Integrating Factors - Recap#

\(\rightarrow\) Functions that make inexact \(1^\circ\) ODEs exact (can’t always find them).
\(\rightarrow\) Two possibilities in this class: \(F(x)\) or \(F(y)\)

  • if \(F(x)\), then

(148)#\[\begin{align} \frac{1}{F}\frac{dF}{dx} = \frac{1}{Q}\left[\frac{\partial P}{\partial y} - \frac{\partial Q}{\partial x}\right] = R(x) \end{align}\]

and \(F(x) = \exp[\int R(x)dx]\)

  • if \(F(y)\), then

(149)#\[\begin{align} \frac{1}{F}\frac{dF}{dy} = \frac{1}{P}\left[\frac{\partial Q}{\partial x} - \frac{\partial P}{\partial y}\right] = R(y) \end{align}\]

and \(F(y) = \exp[\int R(y)dy]\)

\(\rightarrow\) Once you find your I.F., follow the steps for solving an exact equation:

  1. Write in form \(M(x)dx + N(y)dy = 0\)

  2. Check for exactness

  3. If exact find \(u(x,y)\)

  4. Find implicit general solution from \(u(x,y)=c\)

Linear \(1^\circ\) ODEs#

A \(1^\circ\) differential equation is linear if it can be written:

(150)#\[\begin{align} y' + p(x) y = r(x) \end{align}\]

\(\rightarrow\) it is linear in \(y\) and \(y'\)
\(\rightarrow\) \(p\) and \(r\) may be any function of \(x\) only

  • Two cases to solve:

  1. Homogeneous Linear ODE

(151)#\[\begin{align} r(x) = 0 && \implies \text{can solve by separating} \end{align}\]

  1. Non-homogeneous Linear ODE

(152)#\[\begin{align} r(x) \neq 0 && \implies \text{can solve as an exact equation with a simple integrating factor} \end{align}\]

Homogeneous Case#

(153)#\[\begin{align} y' &+ p(x)y = 0\\ \frac{dy}{dx} &= -p(x) y\\ \frac{dy}{y} &= -p(x)dx\\ \ln y &= -\int p(x)dx + \beta\\ y(x) &= \alpha \exp\left[- \int p(x) dx\right] \end{align}\]

Non-Homogeneous Case#

(154)#\[\begin{align} y' &+ p(x)y = r(x)\\ \frac{dy}{dx} &= -p(x)y + r(x)\\ \end{align}\]

  1. Write in the form

(155)#\[\begin{align} [p(x)y - r(x) ]dx + 1 dy = 0 \end{align}\]

  1. Check for exactness:

(156)#\[\begin{align} \frac{\partial}{\partial y}P(x,y) &= \frac{\partial}{\partial x} Q(x,y)\\ p(x) & \neq 0 && \implies \text{not exact} \end{align}\]

  1. Find an integrating factor. Try \(F(x,y)=F(x)\)

Entries shown:
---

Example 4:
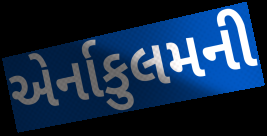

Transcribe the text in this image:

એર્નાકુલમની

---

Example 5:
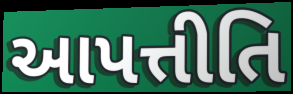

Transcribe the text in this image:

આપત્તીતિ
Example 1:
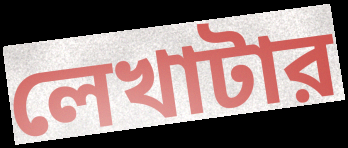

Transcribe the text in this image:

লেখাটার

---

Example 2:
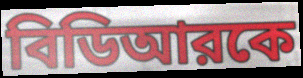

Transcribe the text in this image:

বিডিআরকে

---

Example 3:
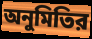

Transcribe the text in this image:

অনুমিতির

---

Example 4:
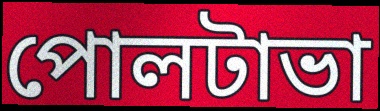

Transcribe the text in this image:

---

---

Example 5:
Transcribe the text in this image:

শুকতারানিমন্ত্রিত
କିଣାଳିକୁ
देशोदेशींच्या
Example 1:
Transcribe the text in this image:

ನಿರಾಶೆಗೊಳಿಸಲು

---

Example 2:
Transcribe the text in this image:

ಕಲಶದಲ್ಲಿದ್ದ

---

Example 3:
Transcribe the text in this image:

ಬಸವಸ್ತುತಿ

Your tasks:
A: Transcribe everything in the notes on first-order ODEs from "Integrating Factors - Recap#" down to "class: \(F(x)\) or \(F(y)\)".
B: Answer these questions using the notes on first-order ODEs:
(i) In this class, what two forms can an integrating factor take?
(ii) What value of r(x) makes a linear first-order ODE homogeneous?
(iii) What is the last step listed for solving an exact equation?

Results for each task:
A:
Integrating Factors - Recap#

\(\rightarrow\) Functions that make inexact \(1^\circ\) ODEs exact (can’t always find them).
\(\rightarrow\) Two possibilities in this class: \(F(x)\) or \(F(y)\)

B:
(i) F(x) or F(y)
(ii) r(x) = 0
(iii) Find the implicit general solution from u(x,y) = c.